Grandes nomes da indústria da criação deram continuidade a diálogos francos sobre representação e desigualdade na sessão virtual de discussões Cannes Live

 
Como os consumidores podem acreditar na atual solidariedade assumida por várias marcas com a população negra se ela vem denunciando abusos há gerações? Essa foi a pergunta que norteou os debates entre o advogado dos direitos civis Benjamin Crump, o jogador de futebol americano Malcolm Jenkins, o diretor de ativismo social na Ben & Jerry’s Jabari Paul, o filósofo David Kyuman Kim e a diretora de gestão da agência INTER:SECT Talia Boone.

Essa discussão foi bastante influenciada pela repercussão dos protestos do grupo de ativistas Black Live Matters e assumiu caráter multifacetado.

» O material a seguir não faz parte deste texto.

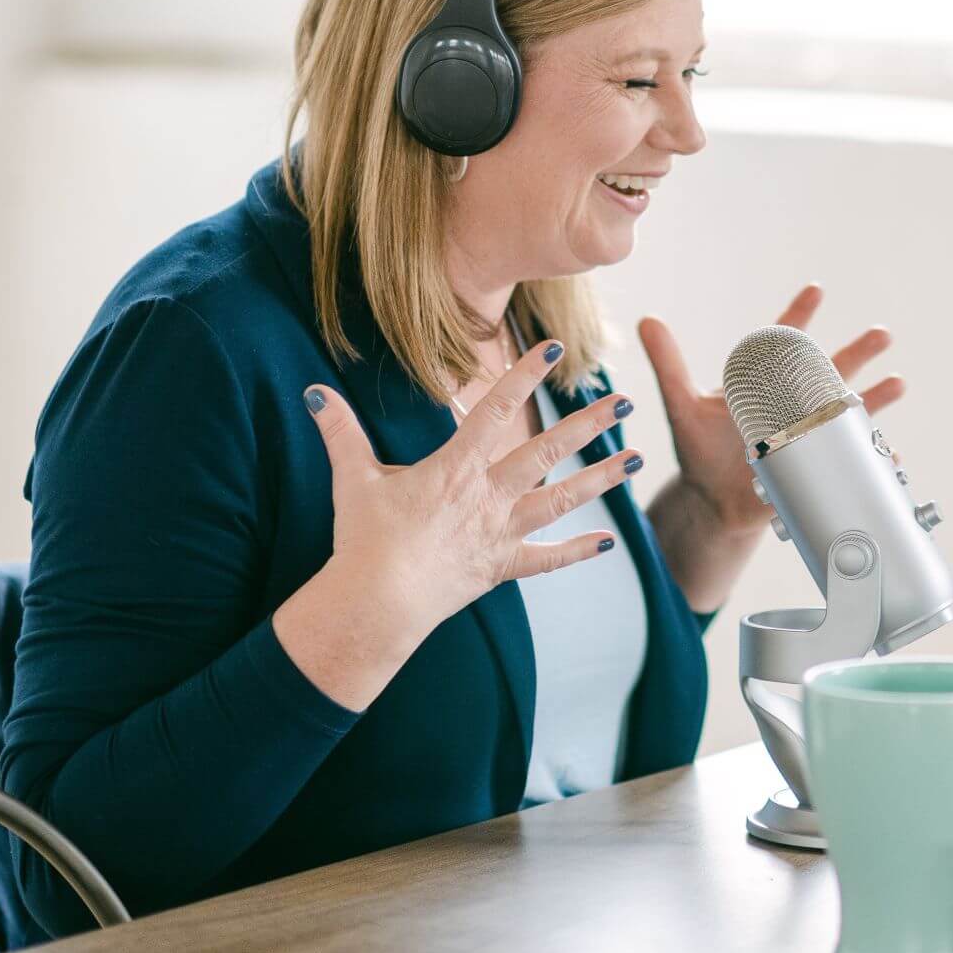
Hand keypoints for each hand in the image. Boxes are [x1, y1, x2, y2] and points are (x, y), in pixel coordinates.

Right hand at [302, 340, 643, 644]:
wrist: (376, 604)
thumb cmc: (364, 540)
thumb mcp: (353, 479)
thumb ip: (341, 432)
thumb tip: (315, 391)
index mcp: (455, 468)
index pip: (496, 410)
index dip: (525, 376)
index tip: (554, 348)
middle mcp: (488, 496)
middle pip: (547, 451)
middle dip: (589, 422)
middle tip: (625, 398)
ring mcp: (500, 533)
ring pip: (562, 500)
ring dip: (602, 478)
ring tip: (637, 457)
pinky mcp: (502, 567)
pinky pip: (548, 560)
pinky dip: (578, 551)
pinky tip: (609, 541)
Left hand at [637, 284, 905, 533]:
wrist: (713, 505)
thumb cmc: (699, 452)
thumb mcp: (682, 407)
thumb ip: (668, 364)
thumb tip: (647, 318)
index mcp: (765, 385)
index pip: (784, 343)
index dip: (799, 316)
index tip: (816, 290)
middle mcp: (794, 406)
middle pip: (830, 372)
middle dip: (857, 352)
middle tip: (882, 333)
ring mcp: (809, 436)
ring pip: (848, 412)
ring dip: (875, 398)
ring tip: (898, 382)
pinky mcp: (815, 468)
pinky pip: (848, 460)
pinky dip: (870, 456)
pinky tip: (888, 454)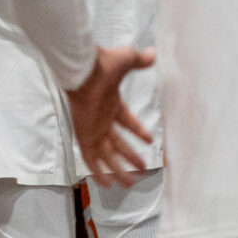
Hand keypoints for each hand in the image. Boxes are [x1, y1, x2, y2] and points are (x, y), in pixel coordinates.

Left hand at [66, 44, 155, 186]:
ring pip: (107, 156)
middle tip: (143, 168)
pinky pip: (91, 159)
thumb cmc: (105, 66)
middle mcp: (103, 120)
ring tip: (130, 183)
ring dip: (118, 170)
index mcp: (112, 104)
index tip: (150, 140)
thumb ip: (140, 60)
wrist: (84, 71)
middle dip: (131, 157)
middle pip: (118, 144)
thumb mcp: (127, 60)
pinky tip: (107, 184)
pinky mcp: (85, 137)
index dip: (138, 131)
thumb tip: (154, 53)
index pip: (127, 122)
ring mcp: (94, 130)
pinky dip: (98, 172)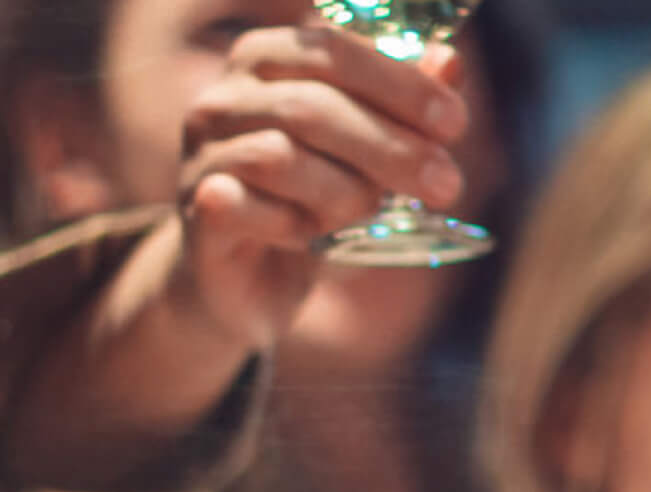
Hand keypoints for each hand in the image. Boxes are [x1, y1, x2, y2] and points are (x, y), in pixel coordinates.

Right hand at [173, 23, 472, 345]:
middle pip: (310, 107)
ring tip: (367, 215)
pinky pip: (242, 207)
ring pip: (280, 158)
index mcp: (267, 60)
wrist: (251, 283)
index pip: (332, 50)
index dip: (397, 83)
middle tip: (446, 183)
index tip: (454, 122)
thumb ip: (405, 105)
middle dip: (389, 147)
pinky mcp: (196, 210)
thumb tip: (450, 61)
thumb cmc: (317, 201)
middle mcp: (224, 98)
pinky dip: (290, 224)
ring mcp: (202, 154)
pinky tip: (311, 236)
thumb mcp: (372, 154)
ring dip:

Foram comentadas as injustiças sociais que levaram à grande adesão aos protestos nos Estados Unidos e o papel desempenhado pelos esportes em levar essas questões ao primeiro plano no mundo inteiro. 

Foram traçadas definições dos painelistas do que se espera que as marcas solidárias façam, no plano das ações sociais práticas e financeiras, e não meramente por meio de posicionamentos ou anúncios. 

Nas palavras de Benjamin Crump: “CEOs e executivos precisam empoderar pessoas negras como mediadores em suas empresas.”

A temática da tomada de posicionamento social na indústria da criação foi retomada sob outra luz na roda de conversas “Better Living Through Advertising”.
 

Diversidade
Nesse painel, foi discutida a importância de empresas e agentes do ramo publicitário não apenas contarem histórias que espelhem a sociedade, mas que projetem o que aspiramos que ela seja num mundo culturalmente diverso. 

A conversa foi conduzida por Jian Deleon, diretor editorial do site Highsnobiety, que explorou os trabalhos e as vivências do artista visual Adeshola Makinde e do diretor cinematográfico Emmanuel Adjei, dentre outros trabalhos, responsável pelo clipe “Dark Ballet”, de Madonna.

Também participou da discussão Leila Fataar, fundadora da agência Platform13. Ela argumentou que muitas grandes agências conduzem campanhas e ações publicitárias sem perceber nuances importantes para as pessoas a que as comunicações se direcionam por não trabalharem com essas pessoas na criação. 

De acordo com Fataar, “não se trata de incluir as pessoas no final, elas precisam estar lá no estágio da concepção de ideias.”